Costanza. Porta via quella maschera, e non star a far la pazza.

Mariuccia. Che dice il signor Leonardo? (sorpresa)

Leonardo. Cosa volete che io dica? Le donne, quando vogliono, hanno l’abilità di far fare agli uomini a modo loro.

Mariuccia. Restate qui dunque?

Leonardo. Ci resto sì. Non vedete che mi hanno spogliato?

Mariuccia. Ci ho gusto. L’ho invitato io.

Felicita. A me fatto avete veramente piacere; ma se foss’io la vostra padrona, vi darei dell’impertinente.

Mariuccia. Siete gelosa?

Felicita. Son il diavolo che ti porti.

Costanza. Animo, va via di qua. (a Mariuccia)

Mariuccia. Sì sì, siete gelosa, e lo so il perchè. Perchè sono più bella di voi. (parte)
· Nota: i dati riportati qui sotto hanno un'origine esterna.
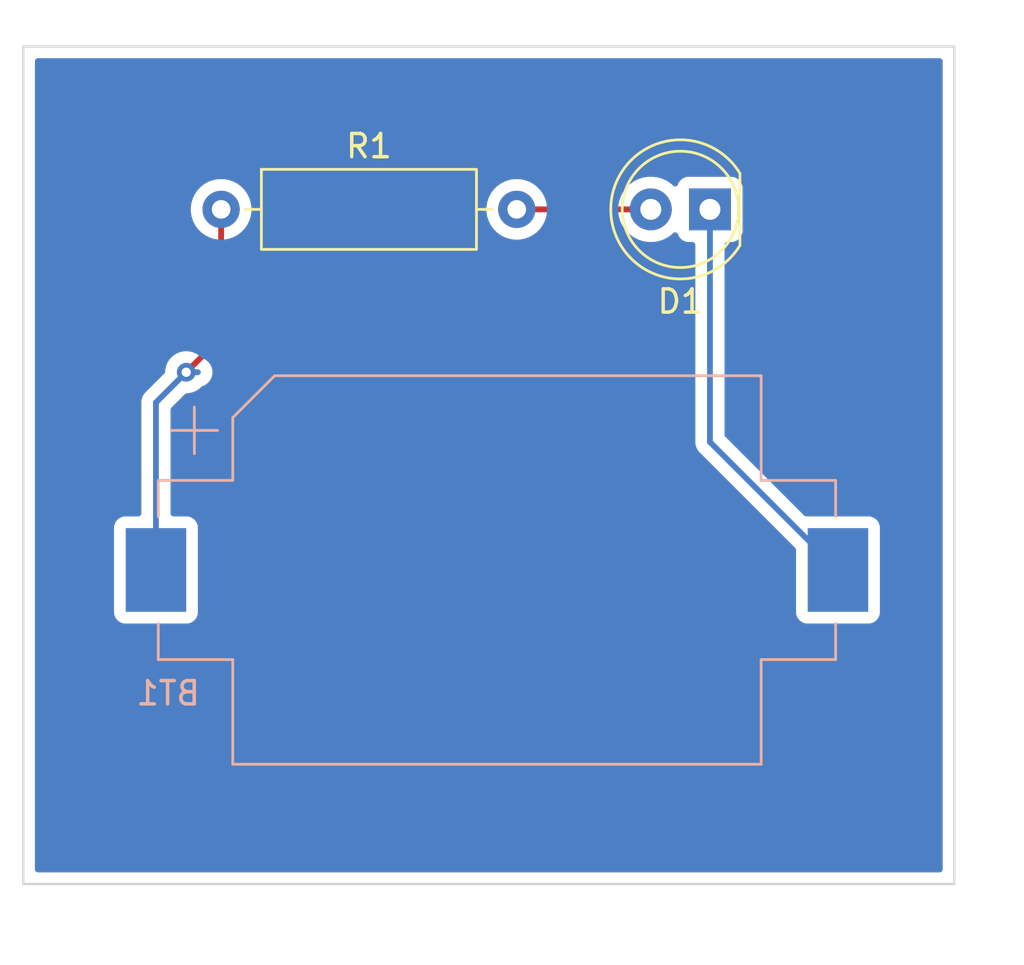
<source format=kicad_pcb>
(kicad_pcb
	(version 20241229)
	(generator "pcbnew")
	(generator_version "9.0")
	(general
		(thickness 1.6)
		(legacy_teardrops no)
	)
	(paper "A4")
	(title_block
		(title "experiment 4")
		(date "2025-06-18")
		(rev "0")
	)
	(layers
		(0 "F.Cu" signal)
		(2 "B.Cu" signal)
		(9 "F.Adhes" user "F.Adhesive")
		(11 "B.Adhes" user "B.Adhesive")
		(13 "F.Paste" user)
		(15 "B.Paste" user)
		(5 "F.SilkS" user "F.Silkscreen")
		(7 "B.SilkS" user "B.Silkscreen")
		(1 "F.Mask" user)
		(3 "B.Mask" user)
		(17 "Dwgs.User" user "User.Drawings")
		(19 "Cmts.User" user "User.Comments")
		(21 "Eco1.User" user "User.Eco1")
		(23 "Eco2.User" user "User.Eco2")
		(25 "Edge.Cuts" user)
		(27 "Margin" user)
		(31 "F.CrtYd" user "F.Courtyard")
		(29 "B.CrtYd" user "B.Courtyard")
		(35 "F.Fab" user)
		(33 "B.Fab" user)
		(39 "User.1" user)
		(41 "User.2" user)
		(43 "User.3" user)
		(45 "User.4" user)
	)
	(setup
		(stackup
			(layer "F.SilkS"
				(type "Top Silk Screen")
			)
			(layer "F.Paste"
				(type "Top Solder Paste")
			)
			(layer "F.Mask"
				(type "Top Solder Mask")
				(thickness 0.01)
			)
			(layer "F.Cu"
				(type "copper")
				(thickness 0.035)
			)
			(layer "dielectric 1"
				(type "core")
				(thickness 1.51)
				(material "FR4")
				(epsilon_r 4.5)
				(loss_tangent 0.02)
			)
			(layer "B.Cu"
				(type "copper")
				(thickness 0.035)
			)
			(layer "B.Mask"
				(type "Bottom Solder Mask")
				(thickness 0.01)
			)
			(layer "B.Paste"
				(type "Bottom Solder Paste")
			)
			(layer "B.SilkS"
				(type "Bottom Silk Screen")
			)
			(copper_finish "None")
			(dielectric_constraints no)
		)
		(pad_to_mask_clearance 0)
		(allow_soldermask_bridges_in_footprints no)
		(tenting front back)
		(pcbplotparams
			(layerselection 0x00000000_00000000_55555555_5755f5ff)
			(plot_on_all_layers_selection 0x00000000_00000000_00000000_00000000)
			(disableapertmacros no)
			(usegerberextensions no)
			(usegerberattributes yes)
			(usegerberadvancedattributes yes)
			(creategerberjobfile yes)
			(dashed_line_dash_ratio 12.000000)
			(dashed_line_gap_ratio 3.000000)
			(svgprecision 4)
			(plotframeref no)
			(mode 1)
			(useauxorigin no)
			(hpglpennumber 1)
			(hpglpenspeed 20)
			(hpglpendiameter 15.000000)
			(pdf_front_fp_property_popups yes)
			(pdf_back_fp_property_popups yes)
			(pdf_metadata yes)
			(pdf_single_document no)
			(dxfpolygonmode yes)
			(dxfimperialunits yes)
			(dxfusepcbnewfont yes)
			(psnegative no)
			(psa4output no)
			(plot_black_and_white yes)
			(sketchpadsonfab no)
			(plotpadnumbers no)
			(hidednponfab no)
			(sketchdnponfab yes)
			(crossoutdnponfab yes)
			(subtractmaskfromsilk no)
			(outputformat 1)
			(mirror no)
			(drillshape 1)
			(scaleselection 1)
			(outputdirectory "")
		)
	)
	(net 0 "")
	(net 1 "GND")
	(net 2 "VCC")
	(net 3 "Net-(D1-A)")
	(footprint "LED_THT:LED_D5.0mm" (layer "F.Cu") (at 71 45 180))
	(footprint "Resistor_THT:R_Axial_DIN0309_L9.0mm_D3.2mm_P12.70mm_Horizontal" (layer "F.Cu") (at 50 45))
	(footprint "Battery:BatteryHolder_Keystone_1060_1x2032" (layer "B.Cu") (at 61.85 60.5))
	(gr_rect
		(start 41.5 38)
		(end 81.5 74)
		(stroke
			(width 0.1)
			(type default)
		)
		(fill no)
		(layer "Edge.Cuts")
		(uuid "bbc86ace-98aa-417c-82c0-659464b1dcc6")
	)
	(segment
		(start 71 45)
		(end 71 55)
		(width 0.25)
		(layer "B.Cu")
		(net 1)
		(uuid "399c81e1-e511-4e33-aa01-e6d66f90baba")
	)
	(segment
		(start 71 55)
		(end 76.5 60.5)
		(width 0.25)
		(layer "B.Cu")
		(net 1)
		(uuid "f4ddfba6-f90e-427d-8663-12b9ecbc2206")
	)
	(segment
		(start 50 50.5)
		(end 50 45)
		(width 0.25)
		(layer "F.Cu")
		(net 2)
		(uuid "1abe6e7e-eea6-46f5-8cf4-da0031fd16c5")
	)
	(segment
		(start 48.5 52)
		(end 50 50.5)
		(width 0.25)
		(layer "F.Cu")
		(net 2)
		(uuid "f34bd31a-0fc9-499d-b9e7-ebf33c8929b2")
	)
	(via
		(at 48.5 52)
		(size 0.8)
		(drill 0.4)
		(layers "F.Cu" "B.Cu")
		(net 2)
		(uuid "da80e8c3-3b06-4e2e-aea3-bdef84471a0c")
	)
	(segment
		(start 47.2 53.3)
		(end 48.5 52)
		(width 0.25)
		(layer "B.Cu")
		(net 2)
		(uuid "2b05cf9b-4803-4aad-9750-e2bd148b381e")
	)
	(segment
		(start 48.5 52)
		(end 49 52)
		(width 0.25)
		(layer "B.Cu")
		(net 2)
		(uuid "6e01deff-e37f-4b56-8a03-b80f33120e78")
	)
	(segment
		(start 47.2 60.5)
		(end 47.2 53.3)
		(width 0.25)
		(layer "B.Cu")
		(net 2)
		(uuid "ddcab500-8e63-4f58-906c-ac451674da64")
	)
	(segment
		(start 62.7 45)
		(end 68.46 45)
		(width 0.25)
		(layer "F.Cu")
		(net 3)
		(uuid "a9b78a3e-98be-47e4-acfc-03068258cb68")
	)
	(zone
		(net 0)
		(net_name "")
		(layer "B.Cu")
		(uuid "0dfdce69-9733-4891-9f45-b66318755e4f")
		(hatch edge 0.5)
		(connect_pads
			(clearance 0.5)
		)
		(min_thickness 0.25)
		(filled_areas_thickness no)
		(fill yes
			(thermal_gap 0.5)
			(thermal_bridge_width 0.5)
			(island_removal_mode 1)
			(island_area_min 10)
		)
		(polygon
			(pts
				(xy 80.5 77.5) (xy 40.5 76.5) (xy 40.5 37) (xy 83 36) (xy 84.5 71) (xy 83.5 75)
			)
		)
		(filled_polygon
			(layer "B.Cu")
			(island)
			(pts
				(xy 80.942539 38.520185) (xy 80.988294 38.572989) (xy 80.9995 38.6245) (xy 80.9995 73.3755) (xy 80.979815 73.442539)
				(xy 80.927011 73.488294) (xy 80.8755 73.4995) (xy 42.1245 73.4995) (xy 42.057461 73.479815) (xy 42.011706 73.427011)
				(xy 42.0005 73.3755) (xy 42.0005 58.652135) (xy 45.3995 58.652135) (xy 45.3995 62.34787) (xy 45.399501 62.347876)
				(xy 45.405908 62.407483) (xy 45.456202 62.542328) (xy 45.456206 62.542335) (xy 45.542452 62.657544)
				(xy 45.542455 62.657547) (xy 45.657664 62.743793) (xy 45.657671 62.743797) (xy 45.792517 62.794091)
				(xy 45.792516 62.794091) (xy 45.799444 62.794835) (xy 45.852127 62.8005) (xy 48.547872 62.800499)
				(xy 48.607483 62.794091) (xy 48.742331 62.743796) (xy 48.857546 62.657546) (xy 48.943796 62.542331)
				(xy 48.994091 62.407483) (xy 49.0005 62.347873) (xy 49.000499 58.652128) (xy 48.994091 58.592517)
				(xy 48.943796 58.457669) (xy 48.943795 58.457668) (xy 48.943793 58.457664) (xy 48.857547 58.342455)
				(xy 48.857544 58.342452) (xy 48.742335 58.256206) (xy 48.742328 58.256202) (xy 48.607482 58.205908)
				(xy 48.607483 58.205908) (xy 48.547883 58.199501) (xy 48.547881 58.1995) (xy 48.547873 58.1995)
				(xy 48.547865 58.1995) (xy 47.9495 58.1995) (xy 47.882461 58.179815) (xy 47.836706 58.127011) (xy 47.8255 58.0755)
				(xy 47.8255 53.610452) (xy 47.845185 53.543413) (xy 47.861819 53.522771) (xy 48.447772 52.936819)
				(xy 48.509095 52.903334) (xy 48.535453 52.9005) (xy 48.588693 52.9005) (xy 48.588694 52.900499)
				(xy 48.646682 52.888964) (xy 48.762658 52.865896) (xy 48.762661 52.865894) (xy 48.762666 52.865894)
				(xy 48.926547 52.798013) (xy 49.074035 52.699464) (xy 49.14723 52.626267) (xy 49.187454 52.59939)
				(xy 49.296286 52.554311) (xy 49.398733 52.485858) (xy 49.485858 52.398733) (xy 49.554311 52.296286)
				(xy 49.601463 52.182452) (xy 49.6255 52.061606) (xy 49.6255 51.938394) (xy 49.601463 51.817548)
				(xy 49.554311 51.703714) (xy 49.55431 51.703713) (xy 49.554307 51.703707) (xy 49.485858 51.601267)
				(xy 49.485855 51.601263) (xy 49.398736 51.514144) (xy 49.398732 51.514141) (xy 49.296292 51.445692)
				(xy 49.296282 51.445687) (xy 49.187457 51.40061) (xy 49.147231 51.373732) (xy 49.074035 51.300536)
				(xy 49.074034 51.300535) (xy 49.074033 51.300534) (xy 48.926553 51.20199) (xy 48.92654 51.201983)
				(xy 48.762667 51.134106) (xy 48.762658 51.134103) (xy 48.588694 51.0995) (xy 48.588691 51.0995)
				(xy 48.411309 51.0995) (xy 48.411306 51.0995) (xy 48.237341 51.134103) (xy 48.237332 51.134106)
				(xy 48.073459 51.201983) (xy 48.073446 51.20199) (xy 47.925965 51.300535) (xy 47.925961 51.300538)
				(xy 47.800538 51.425961) (xy 47.800535 51.425965) (xy 47.70199 51.573446) (xy 47.701983 51.573459)
				(xy 47.634106 51.737332) (xy 47.634103 51.737341) (xy 47.5995 51.911304) (xy 47.5995 51.964547)
				(xy 47.579815 52.031586) (xy 47.563181 52.052228) (xy 46.714144 52.901264) (xy 46.714138 52.901272)
				(xy 46.645692 53.003705) (xy 46.645684 53.003719) (xy 46.612347 53.084207) (xy 46.606823 53.097543)
				(xy 46.598537 53.117545) (xy 46.598535 53.117553) (xy 46.5745 53.238389) (xy 46.5745 58.0755) (xy 46.554815 58.142539)
				(xy 46.502011 58.188294) (xy 46.4505 58.1995) (xy 45.852129 58.1995) (xy 45.852123 58.199501) (xy 45.792516 58.205908)
				(xy 45.657671 58.256202) (xy 45.657664 58.256206) (xy 45.542455 58.342452) (xy 45.542452 58.342455)
				(xy 45.456206 58.457664) (xy 45.456202 58.457671) (xy 45.405908 58.592517) (xy 45.399501 58.652116)
				(xy 45.399501 58.652123) (xy 45.3995 58.652135) (xy 42.0005 58.652135) (xy 42.0005 44.897648) (xy 48.6995 44.897648)
				(xy 48.6995 45.102351) (xy 48.731522 45.304534) (xy 48.794781 45.499223) (xy 48.887715 45.681613)
				(xy 49.008028 45.847213) (xy 49.152786 45.991971) (xy 49.307749 46.104556) (xy 49.31839 46.112287)
				(xy 49.434607 46.171503) (xy 49.500776 46.205218) (xy 49.500778 46.205218) (xy 49.500781 46.20522)
				(xy 49.605137 46.239127) (xy 49.695465 46.268477) (xy 49.796557 46.284488) (xy 49.897648 46.3005)
				(xy 49.897649 46.3005) (xy 50.102351 46.3005) (xy 50.102352 46.3005) (xy 50.304534 46.268477) (xy 50.499219 46.20522)
				(xy 50.68161 46.112287) (xy 50.825862 46.007483) (xy 50.847213 45.991971) (xy 50.847215 45.991968)
				(xy 50.847219 45.991966) (xy 50.991966 45.847219) (xy 50.991968 45.847215) (xy 50.991971 45.847213)
				(xy 51.044732 45.77459) (xy 51.112287 45.68161) (xy 51.20522 45.499219) (xy 51.268477 45.304534)
				(xy 51.3005 45.102352) (xy 51.3005 44.897648) (xy 61.3995 44.897648) (xy 61.3995 45.102351) (xy 61.431522 45.304534)
				(xy 61.494781 45.499223) (xy 61.587715 45.681613) (xy 61.708028 45.847213) (xy 61.852786 45.991971)
				(xy 62.007749 46.104556) (xy 62.01839 46.112287) (xy 62.134607 46.171503) (xy 62.200776 46.205218)
				(xy 62.200778 46.205218) (xy 62.200781 46.20522) (xy 62.305137 46.239127) (xy 62.395465 46.268477)
				(xy 62.496557 46.284488) (xy 62.597648 46.3005) (xy 62.597649 46.3005) (xy 62.802351 46.3005) (xy 62.802352 46.3005)
				(xy 63.004534 46.268477) (xy 63.199219 46.20522) (xy 63.38161 46.112287) (xy 63.525862 46.007483)
				(xy 63.547213 45.991971) (xy 63.547215 45.991968) (xy 63.547219 45.991966) (xy 63.691966 45.847219)
				(xy 63.691968 45.847215) (xy 63.691971 45.847213) (xy 63.744732 45.77459) (xy 63.812287 45.68161)
				(xy 63.90522 45.499219) (xy 63.968477 45.304534) (xy 64.0005 45.102352) (xy 64.0005 44.897648) (xy 63.999253 44.889778)
				(xy 67.0595 44.889778) (xy 67.0595 45.110221) (xy 67.093985 45.327952) (xy 67.162103 45.537603)
				(xy 67.162104 45.537606) (xy 67.230122 45.671096) (xy 67.235479 45.68161) (xy 67.262187 45.734025)
				(xy 67.391752 45.912358) (xy 67.391756 45.912363) (xy 67.547636 46.068243) (xy 67.547641 46.068247)
				(xy 67.608258 46.112287) (xy 67.725978 46.197815) (xy 67.854375 46.263237) (xy 67.922393 46.297895)
				(xy 67.922396 46.297896) (xy 68.027221 46.331955) (xy 68.132049 46.366015) (xy 68.349778 46.4005)
				(xy 68.349779 46.4005) (xy 68.570221 46.4005) (xy 68.570222 46.4005) (xy 68.787951 46.366015) (xy 68.997606 46.297895)
				(xy 69.194022 46.197815) (xy 69.372365 46.068242) (xy 69.422536 46.01807) (xy 69.483857 45.984586)
				(xy 69.553548 45.98957) (xy 69.609482 46.031441) (xy 69.626398 46.062419) (xy 69.656202 46.142328)
				(xy 69.656206 46.142335) (xy 69.742452 46.257544) (xy 69.742455 46.257547) (xy 69.857664 46.343793)
				(xy 69.857671 46.343797) (xy 69.902618 46.360561) (xy 69.992517 46.394091) (xy 70.052127 46.4005)
				(xy 70.2505 46.400499) (xy 70.317539 46.420183) (xy 70.363294 46.472987) (xy 70.3745 46.524499)
				(xy 70.3745 55.061611) (xy 70.398535 55.182444) (xy 70.39854 55.182461) (xy 70.445685 55.29628)
				(xy 70.445687 55.296283) (xy 70.445688 55.296286) (xy 70.479915 55.347509) (xy 70.514142 55.398733)
				(xy 70.601267 55.485858) (xy 70.601269 55.485859) (xy 70.611232 55.495822) (xy 74.663181 59.547772)
				(xy 74.696666 59.609095) (xy 74.6995 59.635453) (xy 74.6995 62.34787) (xy 74.699501 62.347876) (xy 74.705908 62.407483)
				(xy 74.756202 62.542328) (xy 74.756206 62.542335) (xy 74.842452 62.657544) (xy 74.842455 62.657547)
				(xy 74.957664 62.743793) (xy 74.957671 62.743797) (xy 75.092517 62.794091) (xy 75.092516 62.794091)
				(xy 75.099444 62.794835) (xy 75.152127 62.8005) (xy 77.847872 62.800499) (xy 77.907483 62.794091)
				(xy 78.042331 62.743796) (xy 78.157546 62.657546) (xy 78.243796 62.542331) (xy 78.294091 62.407483)
				(xy 78.3005 62.347873) (xy 78.300499 58.652128) (xy 78.294091 58.592517) (xy 78.243796 58.457669)
				(xy 78.243795 58.457668) (xy 78.243793 58.457664) (xy 78.157547 58.342455) (xy 78.157544 58.342452)
				(xy 78.042335 58.256206) (xy 78.042328 58.256202) (xy 77.907482 58.205908) (xy 77.907483 58.205908)
				(xy 77.847883 58.199501) (xy 77.847881 58.1995) (xy 77.847873 58.1995) (xy 77.847864 58.1995) (xy 75.152129 58.1995)
				(xy 75.152118 58.199501) (xy 75.149677 58.199764) (xy 75.149114 58.199662) (xy 75.148804 58.199679)
				(xy 75.1488 58.199605) (xy 75.080918 58.187356) (xy 75.048745 58.164155) (xy 71.661819 54.777228)
				(xy 71.628334 54.715905) (xy 71.6255 54.689547) (xy 71.6255 46.524499) (xy 71.645185 46.45746) (xy 71.697989 46.411705)
				(xy 71.7495 46.400499) (xy 71.947871 46.400499) (xy 71.947872 46.400499) (xy 72.007483 46.394091)
				(xy 72.142331 46.343796) (xy 72.257546 46.257546) (xy 72.343796 46.142331) (xy 72.394091 46.007483)
				(xy 72.4005 45.947873) (xy 72.400499 44.052128) (xy 72.394091 43.992517) (xy 72.373601 43.937581)
				(xy 72.343797 43.857671) (xy 72.343793 43.857664) (xy 72.257547 43.742455) (xy 72.257544 43.742452)
				(xy 72.142335 43.656206) (xy 72.142328 43.656202) (xy 72.007482 43.605908) (xy 72.007483 43.605908)
				(xy 71.947883 43.599501) (xy 71.947881 43.5995) (xy 71.947873 43.5995) (xy 71.947864 43.5995) (xy 70.052129 43.5995)
				(xy 70.052123 43.599501) (xy 69.992516 43.605908) (xy 69.857671 43.656202) (xy 69.857664 43.656206)
				(xy 69.742455 43.742452) (xy 69.742452 43.742455) (xy 69.656206 43.857664) (xy 69.656203 43.857669)
				(xy 69.626398 43.937581) (xy 69.584526 43.993514) (xy 69.519062 44.017931) (xy 69.450789 44.003079)
				(xy 69.422535 43.981928) (xy 69.372363 43.931756) (xy 69.372358 43.931752) (xy 69.194025 43.802187)
				(xy 69.194024 43.802186) (xy 69.194022 43.802185) (xy 69.076791 43.742452) (xy 68.997606 43.702104)
				(xy 68.997603 43.702103) (xy 68.787952 43.633985) (xy 68.679086 43.616742) (xy 68.570222 43.5995)
				(xy 68.349778 43.5995) (xy 68.277201 43.610995) (xy 68.132047 43.633985) (xy 67.922396 43.702103)
				(xy 67.922393 43.702104) (xy 67.725974 43.802187) (xy 67.547641 43.931752) (xy 67.547636 43.931756)
				(xy 67.391756 44.087636) (xy 67.391752 44.087641) (xy 67.262187 44.265974) (xy 67.162104 44.462393)
				(xy 67.162103 44.462396) (xy 67.093985 44.672047) (xy 67.0595 44.889778) (xy 63.999253 44.889778)
				(xy 63.968477 44.695466) (xy 63.960868 44.672049) (xy 63.905218 44.500776) (xy 63.871503 44.434607)
				(xy 63.812287 44.31839) (xy 63.774205 44.265974) (xy 63.691971 44.152786) (xy 63.547213 44.008028)
				(xy 63.381613 43.887715) (xy 63.381612 43.887714) (xy 63.38161 43.887713) (xy 63.322636 43.857664)
				(xy 63.199223 43.794781) (xy 63.004534 43.731522) (xy 62.818799 43.702105) (xy 62.802352 43.6995)
				(xy 62.597648 43.6995) (xy 62.581201 43.702105) (xy 62.395465 43.731522) (xy 62.200776 43.794781)
				(xy 62.018386 43.887715) (xy 61.852786 44.008028) (xy 61.708028 44.152786) (xy 61.587715 44.318386)
				(xy 61.494781 44.500776) (xy 61.431522 44.695465) (xy 61.3995 44.897648) (xy 51.3005 44.897648)
				(xy 51.300499 44.897644) (xy 51.268477 44.695465) (xy 51.205218 44.500776) (xy 51.171503 44.434607)
				(xy 51.112287 44.31839) (xy 51.074205 44.265974) (xy 50.991971 44.152786) (xy 50.847213 44.008028)
				(xy 50.681613 43.887715) (xy 50.681612 43.887714) (xy 50.68161 43.887713) (xy 50.622636 43.857664)
				(xy 50.499223 43.794781) (xy 50.304534 43.731522) (xy 50.118799 43.702105) (xy 50.102352 43.6995)
				(xy 49.897648 43.6995) (xy 49.881201 43.702105) (xy 49.695465 43.731522) (xy 49.500776 43.794781)
				(xy 49.318386 43.887715) (xy 49.152786 44.008028) (xy 49.008028 44.152786) (xy 48.887715 44.318386)
				(xy 48.794781 44.500776) (xy 48.731522 44.695465) (xy 48.6995 44.897648) (xy 42.0005 44.897648)
				(xy 42.0005 38.6245) (xy 42.020185 38.557461) (xy 42.072989 38.511706) (xy 42.1245 38.5005) (xy 80.8755 38.5005)
			)
		)
	)
	(embedded_fonts no)
)

</source>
Felicita. E voi soffrite questa insolente? (a Costanza)

Costanza. Sapete perchè la soffro? Perchè fa tutto a modo mio, mi seconda in tutto, e al vecchio non c’è pericolo che dica niente.

Leonardo. Eh già; le serve per lo più sono la rovina delle famiglie.

Costanza. Signore, non crediate per ciò che io faccia delle pazzie.

Felicita. Compatitelo; mio marito qualche volta ha del zotico, dello spropositato.

Leonardo. Come parlate, signora consorte? (alterato)

Felicita. Cara la mia gioja, non andate in collera.

Leonardo. (È una gran bestiaccia costei!) (da sè)

SCENA VII.

Servitori che mettono in tavola.

Servitore. Quando comanda, è in tavola.

Costanza. Avvisate mia zia, e tutti quei signori, che venghino. (un servitore parte)

Leonardo. In verità, signora, mi dispiace recarvi incomodo.